A heavy “tramadol” spam assault—using the content of the apparent discussion of that attack as the content for the spams.

Some background: my general (hobbyist) understanding of Bayesian filtering is that such filtering depends on the identification of words more likely to appear in spam. So a spam can be identified not merely by fixed strings of spamlike phrases, but as gestalts that contain a probabilistically unusual number of spammy tokens. Simply rearranging the words in your spam missive—or synonymizing the words therein—is no longer an effective feint against filters.
So how do you set up a Bayesian filter? You create a corpus of spam, and analyze the contents thereof, and compare that to a corpus of non-spam. Then you test each message you receive for proportional presence of spammy tokens or phrases—too high a spammishness level, and the message gets nuked.

So how do you then fight a Bayesian filter, as a motivated spammer? You deliver novel, non-spammish text. But then the Bayesian filterers will start working your new “novel” text into their databases—it’s an ongoing struggle.

So the savvy spammer needs sources of constantly novel text. I noted previously my conflicted delight at the appearance of Markov Chain-generated pseudo-text—I’m fond of such stochastic methods in general, and used Markov-based deconstruction of Mozart compositions as part of a college project—where spammers incorporated the text of classic novels, for example, and chopped them up using Markovian methods.

But this latest thing is possibly more clever yet than even the Markov tactic: use inherently fresh content for your spam content. Use the reaction to your own current spam campaign to seed your spam with fresh, uncompensated-for plausible text, and thereby eliminate even the vulnerability of a probabilistic profile of commonly-bespammed classic literature.

The evidence so far:

Two days ago, I saw this show up in spam of a number of Meficomp post comment moderation queues:

I always have terrible trouble with comment-related plugins that require me to put some line in the comment loop; I can never seem to find the right spot. Can anyone tell me where I should put the php line in my comments loop? I haven not modified anything much, and I would be very grateful. Thanks!
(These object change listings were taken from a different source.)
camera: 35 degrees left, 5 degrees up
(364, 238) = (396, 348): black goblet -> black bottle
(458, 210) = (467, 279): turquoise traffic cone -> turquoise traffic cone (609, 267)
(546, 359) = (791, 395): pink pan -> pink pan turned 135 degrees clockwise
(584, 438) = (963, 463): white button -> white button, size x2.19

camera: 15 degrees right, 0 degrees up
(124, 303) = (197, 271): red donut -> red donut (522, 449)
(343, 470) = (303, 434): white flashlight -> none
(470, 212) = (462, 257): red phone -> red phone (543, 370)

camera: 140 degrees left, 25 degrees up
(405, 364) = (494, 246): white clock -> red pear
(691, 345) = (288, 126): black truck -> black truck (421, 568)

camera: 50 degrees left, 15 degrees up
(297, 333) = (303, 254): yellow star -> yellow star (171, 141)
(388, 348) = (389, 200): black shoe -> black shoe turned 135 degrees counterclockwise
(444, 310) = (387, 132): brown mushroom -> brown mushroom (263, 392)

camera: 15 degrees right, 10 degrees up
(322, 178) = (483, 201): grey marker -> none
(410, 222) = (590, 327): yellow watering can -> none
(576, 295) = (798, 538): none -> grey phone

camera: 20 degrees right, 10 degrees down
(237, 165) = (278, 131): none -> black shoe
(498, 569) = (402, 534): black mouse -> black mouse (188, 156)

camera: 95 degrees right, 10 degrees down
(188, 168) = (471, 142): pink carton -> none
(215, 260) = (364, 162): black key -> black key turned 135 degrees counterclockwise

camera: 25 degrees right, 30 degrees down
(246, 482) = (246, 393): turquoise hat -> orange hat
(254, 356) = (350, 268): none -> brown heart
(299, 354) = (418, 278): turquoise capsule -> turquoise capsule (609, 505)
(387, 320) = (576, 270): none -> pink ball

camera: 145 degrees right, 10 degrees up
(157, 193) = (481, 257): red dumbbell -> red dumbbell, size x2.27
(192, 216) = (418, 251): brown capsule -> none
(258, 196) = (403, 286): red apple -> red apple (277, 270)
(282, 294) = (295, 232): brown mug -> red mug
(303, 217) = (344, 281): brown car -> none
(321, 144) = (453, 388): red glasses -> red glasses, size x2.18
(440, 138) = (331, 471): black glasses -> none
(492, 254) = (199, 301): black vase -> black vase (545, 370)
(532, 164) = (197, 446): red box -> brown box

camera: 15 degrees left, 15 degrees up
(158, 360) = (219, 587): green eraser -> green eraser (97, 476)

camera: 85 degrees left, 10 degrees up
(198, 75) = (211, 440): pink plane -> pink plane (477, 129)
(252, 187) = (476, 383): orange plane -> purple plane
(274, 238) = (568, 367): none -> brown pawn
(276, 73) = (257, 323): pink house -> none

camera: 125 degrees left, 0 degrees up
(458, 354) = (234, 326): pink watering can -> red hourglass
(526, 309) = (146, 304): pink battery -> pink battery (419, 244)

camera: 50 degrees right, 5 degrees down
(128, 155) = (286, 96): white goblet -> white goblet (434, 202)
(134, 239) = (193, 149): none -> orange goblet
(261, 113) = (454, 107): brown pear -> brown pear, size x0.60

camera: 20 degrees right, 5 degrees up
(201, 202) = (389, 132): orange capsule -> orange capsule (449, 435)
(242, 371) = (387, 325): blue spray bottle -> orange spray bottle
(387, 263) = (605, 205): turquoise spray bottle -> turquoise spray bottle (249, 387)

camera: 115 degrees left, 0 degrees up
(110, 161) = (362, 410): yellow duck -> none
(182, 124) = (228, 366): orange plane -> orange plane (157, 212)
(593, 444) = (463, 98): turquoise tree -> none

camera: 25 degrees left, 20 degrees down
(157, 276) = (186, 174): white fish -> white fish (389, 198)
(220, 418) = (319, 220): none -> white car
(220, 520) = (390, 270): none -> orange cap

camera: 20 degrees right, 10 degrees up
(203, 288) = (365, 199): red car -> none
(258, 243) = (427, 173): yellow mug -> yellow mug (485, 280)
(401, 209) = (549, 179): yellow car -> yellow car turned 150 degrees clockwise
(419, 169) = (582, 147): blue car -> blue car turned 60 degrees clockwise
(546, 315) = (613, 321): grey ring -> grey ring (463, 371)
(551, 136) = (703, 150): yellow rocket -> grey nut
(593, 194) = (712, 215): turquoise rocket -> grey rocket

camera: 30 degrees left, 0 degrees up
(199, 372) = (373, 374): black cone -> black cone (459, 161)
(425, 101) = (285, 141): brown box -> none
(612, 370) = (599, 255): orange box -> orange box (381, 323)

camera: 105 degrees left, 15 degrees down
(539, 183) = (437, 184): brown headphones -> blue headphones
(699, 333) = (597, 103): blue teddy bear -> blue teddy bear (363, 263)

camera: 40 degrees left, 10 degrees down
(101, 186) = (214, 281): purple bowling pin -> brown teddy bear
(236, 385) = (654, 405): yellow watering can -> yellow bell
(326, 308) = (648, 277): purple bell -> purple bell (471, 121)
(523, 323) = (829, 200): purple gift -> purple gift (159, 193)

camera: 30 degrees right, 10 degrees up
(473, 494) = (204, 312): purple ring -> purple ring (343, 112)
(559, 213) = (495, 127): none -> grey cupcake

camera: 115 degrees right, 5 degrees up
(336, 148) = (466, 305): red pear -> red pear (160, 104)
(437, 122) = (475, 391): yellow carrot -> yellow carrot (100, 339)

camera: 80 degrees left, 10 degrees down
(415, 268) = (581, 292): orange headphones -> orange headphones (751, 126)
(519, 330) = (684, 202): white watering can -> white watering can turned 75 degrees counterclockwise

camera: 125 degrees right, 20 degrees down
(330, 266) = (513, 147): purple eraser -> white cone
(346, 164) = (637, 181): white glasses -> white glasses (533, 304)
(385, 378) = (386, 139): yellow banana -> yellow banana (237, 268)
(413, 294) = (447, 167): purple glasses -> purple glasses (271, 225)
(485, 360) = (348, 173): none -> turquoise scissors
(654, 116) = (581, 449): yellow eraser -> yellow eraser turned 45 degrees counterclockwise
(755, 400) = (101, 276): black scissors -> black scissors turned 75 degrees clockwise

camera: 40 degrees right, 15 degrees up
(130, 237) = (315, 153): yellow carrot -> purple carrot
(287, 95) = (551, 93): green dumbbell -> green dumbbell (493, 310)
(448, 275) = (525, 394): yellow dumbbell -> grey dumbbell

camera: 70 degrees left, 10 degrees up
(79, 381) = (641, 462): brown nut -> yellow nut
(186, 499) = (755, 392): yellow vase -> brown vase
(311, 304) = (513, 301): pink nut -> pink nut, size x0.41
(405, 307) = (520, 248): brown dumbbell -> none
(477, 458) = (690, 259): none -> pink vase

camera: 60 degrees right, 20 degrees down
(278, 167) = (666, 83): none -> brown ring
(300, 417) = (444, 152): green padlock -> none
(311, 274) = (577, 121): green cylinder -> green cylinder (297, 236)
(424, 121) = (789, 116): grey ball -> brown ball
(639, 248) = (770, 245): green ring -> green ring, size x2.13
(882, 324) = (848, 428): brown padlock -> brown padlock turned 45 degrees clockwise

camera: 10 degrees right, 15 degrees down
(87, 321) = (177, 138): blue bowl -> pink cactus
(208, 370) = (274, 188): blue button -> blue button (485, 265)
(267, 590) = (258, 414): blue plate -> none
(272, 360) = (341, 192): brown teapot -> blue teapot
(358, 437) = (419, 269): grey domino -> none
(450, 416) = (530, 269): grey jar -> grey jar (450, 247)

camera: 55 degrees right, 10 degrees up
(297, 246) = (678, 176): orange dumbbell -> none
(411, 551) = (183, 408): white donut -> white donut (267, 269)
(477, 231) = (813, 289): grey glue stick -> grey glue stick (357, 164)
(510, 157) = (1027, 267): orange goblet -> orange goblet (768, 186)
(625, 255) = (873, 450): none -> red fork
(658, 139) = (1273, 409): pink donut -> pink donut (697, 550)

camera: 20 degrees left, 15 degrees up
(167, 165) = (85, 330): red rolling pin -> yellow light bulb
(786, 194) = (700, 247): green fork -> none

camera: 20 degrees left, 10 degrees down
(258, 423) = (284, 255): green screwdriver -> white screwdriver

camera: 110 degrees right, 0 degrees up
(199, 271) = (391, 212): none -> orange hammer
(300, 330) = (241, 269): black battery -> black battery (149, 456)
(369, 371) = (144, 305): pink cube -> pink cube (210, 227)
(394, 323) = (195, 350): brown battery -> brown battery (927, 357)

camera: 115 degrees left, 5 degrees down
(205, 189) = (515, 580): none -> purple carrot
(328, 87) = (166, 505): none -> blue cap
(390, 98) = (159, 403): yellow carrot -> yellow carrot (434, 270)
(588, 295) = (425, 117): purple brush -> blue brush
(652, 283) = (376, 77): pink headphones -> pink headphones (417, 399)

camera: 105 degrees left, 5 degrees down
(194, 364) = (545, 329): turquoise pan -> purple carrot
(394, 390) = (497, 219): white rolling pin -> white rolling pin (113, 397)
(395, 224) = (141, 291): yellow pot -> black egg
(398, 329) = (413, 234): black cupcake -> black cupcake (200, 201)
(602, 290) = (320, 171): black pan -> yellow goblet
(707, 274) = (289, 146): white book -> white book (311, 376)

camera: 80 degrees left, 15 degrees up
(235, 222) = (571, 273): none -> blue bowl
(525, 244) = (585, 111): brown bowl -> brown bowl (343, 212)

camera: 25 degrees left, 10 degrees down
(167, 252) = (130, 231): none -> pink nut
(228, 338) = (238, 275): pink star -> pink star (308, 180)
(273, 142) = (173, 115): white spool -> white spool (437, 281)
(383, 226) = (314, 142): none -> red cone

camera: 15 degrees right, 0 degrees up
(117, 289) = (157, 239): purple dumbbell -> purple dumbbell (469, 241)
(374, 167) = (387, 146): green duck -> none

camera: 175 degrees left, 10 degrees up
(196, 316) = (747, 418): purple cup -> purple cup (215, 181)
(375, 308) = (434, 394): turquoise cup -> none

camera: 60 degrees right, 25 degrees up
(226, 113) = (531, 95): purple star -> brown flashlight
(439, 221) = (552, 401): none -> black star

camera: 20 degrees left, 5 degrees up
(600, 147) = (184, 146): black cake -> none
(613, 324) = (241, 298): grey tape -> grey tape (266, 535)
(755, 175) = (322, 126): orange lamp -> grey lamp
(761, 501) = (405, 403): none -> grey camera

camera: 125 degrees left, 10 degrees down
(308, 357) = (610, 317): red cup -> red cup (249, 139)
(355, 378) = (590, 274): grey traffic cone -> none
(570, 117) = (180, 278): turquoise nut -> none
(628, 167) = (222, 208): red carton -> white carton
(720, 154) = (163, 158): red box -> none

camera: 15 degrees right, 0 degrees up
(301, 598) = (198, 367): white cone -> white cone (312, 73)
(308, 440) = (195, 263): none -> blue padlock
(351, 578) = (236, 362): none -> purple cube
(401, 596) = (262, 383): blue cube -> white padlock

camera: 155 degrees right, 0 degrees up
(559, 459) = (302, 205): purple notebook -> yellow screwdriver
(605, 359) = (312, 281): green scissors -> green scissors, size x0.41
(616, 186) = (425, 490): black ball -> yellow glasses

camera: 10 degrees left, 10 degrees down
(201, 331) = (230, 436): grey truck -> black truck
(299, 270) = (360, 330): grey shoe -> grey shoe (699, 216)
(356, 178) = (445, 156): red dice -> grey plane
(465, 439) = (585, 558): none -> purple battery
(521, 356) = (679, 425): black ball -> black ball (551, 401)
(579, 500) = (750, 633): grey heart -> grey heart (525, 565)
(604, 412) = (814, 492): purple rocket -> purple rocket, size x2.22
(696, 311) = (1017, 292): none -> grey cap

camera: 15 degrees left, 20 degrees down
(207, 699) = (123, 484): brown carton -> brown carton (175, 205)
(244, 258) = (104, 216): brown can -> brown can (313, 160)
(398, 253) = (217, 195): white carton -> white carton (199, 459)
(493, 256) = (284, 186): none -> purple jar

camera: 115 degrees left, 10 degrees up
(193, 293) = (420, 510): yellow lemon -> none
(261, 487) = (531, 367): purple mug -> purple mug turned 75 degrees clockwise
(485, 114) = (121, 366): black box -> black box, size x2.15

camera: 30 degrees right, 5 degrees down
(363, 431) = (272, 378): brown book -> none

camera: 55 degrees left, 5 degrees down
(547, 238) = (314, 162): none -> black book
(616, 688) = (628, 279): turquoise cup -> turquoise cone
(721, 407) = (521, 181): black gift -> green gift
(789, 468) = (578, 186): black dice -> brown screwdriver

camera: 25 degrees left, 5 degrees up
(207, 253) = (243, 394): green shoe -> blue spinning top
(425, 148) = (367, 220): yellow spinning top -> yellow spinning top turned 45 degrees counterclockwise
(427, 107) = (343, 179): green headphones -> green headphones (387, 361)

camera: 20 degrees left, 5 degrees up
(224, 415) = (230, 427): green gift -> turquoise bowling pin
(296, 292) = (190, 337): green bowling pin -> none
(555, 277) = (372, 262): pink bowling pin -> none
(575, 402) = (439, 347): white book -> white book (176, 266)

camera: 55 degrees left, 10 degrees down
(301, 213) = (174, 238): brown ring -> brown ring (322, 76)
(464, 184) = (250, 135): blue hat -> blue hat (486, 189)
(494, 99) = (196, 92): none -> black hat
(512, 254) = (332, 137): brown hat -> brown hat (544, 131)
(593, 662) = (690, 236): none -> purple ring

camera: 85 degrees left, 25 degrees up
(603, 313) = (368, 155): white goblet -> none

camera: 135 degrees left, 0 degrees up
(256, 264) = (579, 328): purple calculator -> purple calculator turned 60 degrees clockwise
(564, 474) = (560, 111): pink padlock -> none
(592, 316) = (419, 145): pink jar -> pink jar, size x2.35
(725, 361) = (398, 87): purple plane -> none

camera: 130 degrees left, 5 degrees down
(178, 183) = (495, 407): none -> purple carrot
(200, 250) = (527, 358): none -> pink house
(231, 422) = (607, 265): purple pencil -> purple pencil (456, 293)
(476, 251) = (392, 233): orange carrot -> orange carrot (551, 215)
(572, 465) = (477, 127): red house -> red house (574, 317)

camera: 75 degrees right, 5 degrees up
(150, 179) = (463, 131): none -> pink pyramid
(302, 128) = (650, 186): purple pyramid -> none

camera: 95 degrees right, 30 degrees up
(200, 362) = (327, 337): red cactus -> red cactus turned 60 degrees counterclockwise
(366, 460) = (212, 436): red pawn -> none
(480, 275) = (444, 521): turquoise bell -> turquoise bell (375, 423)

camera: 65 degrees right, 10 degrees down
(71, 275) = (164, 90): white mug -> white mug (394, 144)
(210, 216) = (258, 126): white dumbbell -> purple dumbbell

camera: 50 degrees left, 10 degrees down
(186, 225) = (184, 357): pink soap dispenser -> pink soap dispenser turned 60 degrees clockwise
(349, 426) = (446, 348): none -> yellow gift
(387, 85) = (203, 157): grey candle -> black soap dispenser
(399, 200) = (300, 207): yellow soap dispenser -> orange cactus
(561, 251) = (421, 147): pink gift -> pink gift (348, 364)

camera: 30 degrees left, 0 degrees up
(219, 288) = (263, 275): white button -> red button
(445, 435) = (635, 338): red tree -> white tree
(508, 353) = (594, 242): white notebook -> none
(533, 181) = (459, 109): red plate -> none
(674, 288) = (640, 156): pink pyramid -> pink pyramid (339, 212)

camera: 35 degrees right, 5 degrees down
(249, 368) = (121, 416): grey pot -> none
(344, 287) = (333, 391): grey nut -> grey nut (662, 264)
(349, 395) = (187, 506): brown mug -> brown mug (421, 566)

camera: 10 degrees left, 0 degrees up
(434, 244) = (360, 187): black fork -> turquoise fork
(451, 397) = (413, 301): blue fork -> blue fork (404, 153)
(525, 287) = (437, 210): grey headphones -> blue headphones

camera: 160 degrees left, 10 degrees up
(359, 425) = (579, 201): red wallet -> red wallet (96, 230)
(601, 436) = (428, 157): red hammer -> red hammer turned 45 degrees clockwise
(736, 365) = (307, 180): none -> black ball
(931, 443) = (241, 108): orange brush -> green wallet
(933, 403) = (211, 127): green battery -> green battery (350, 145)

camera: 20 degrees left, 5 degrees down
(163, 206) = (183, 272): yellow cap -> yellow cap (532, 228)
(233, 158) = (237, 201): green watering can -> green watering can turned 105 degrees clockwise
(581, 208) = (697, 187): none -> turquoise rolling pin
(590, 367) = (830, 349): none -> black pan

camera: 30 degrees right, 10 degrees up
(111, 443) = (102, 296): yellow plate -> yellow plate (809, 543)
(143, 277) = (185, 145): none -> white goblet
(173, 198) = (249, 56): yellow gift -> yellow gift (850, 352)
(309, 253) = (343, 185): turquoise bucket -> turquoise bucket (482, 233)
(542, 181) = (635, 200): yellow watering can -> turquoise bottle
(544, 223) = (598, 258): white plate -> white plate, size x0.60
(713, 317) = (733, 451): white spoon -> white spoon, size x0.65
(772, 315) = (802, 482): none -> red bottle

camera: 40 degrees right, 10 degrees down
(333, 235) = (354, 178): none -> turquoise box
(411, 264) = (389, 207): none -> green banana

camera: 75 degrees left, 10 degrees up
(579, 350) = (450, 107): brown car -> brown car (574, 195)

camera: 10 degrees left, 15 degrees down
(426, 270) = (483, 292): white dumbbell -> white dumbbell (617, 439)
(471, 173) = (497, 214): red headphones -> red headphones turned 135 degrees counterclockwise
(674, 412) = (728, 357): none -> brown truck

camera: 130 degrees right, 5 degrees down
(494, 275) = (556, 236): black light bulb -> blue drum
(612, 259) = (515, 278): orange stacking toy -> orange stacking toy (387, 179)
But then, just a couple days later, a new round of spam, apparently quoting a genuine bloggish reaction the the previous goddam round of spam:

I got the same tramadol attack… well, not the same, because it was only about 20 comments instead of 90, and i t have any filtering set up, and I just deleted them one at a time… hmm.. the only thing really in common was that it was about tramadol… what filter do you have set up that caught them all?

Clever little bastards, you have to give them that.

[post-script: have I mentioned how much I hate the behavior of the WordPress WYSIWYG-ish editor? It is worse than shit. It is Hitler shit.]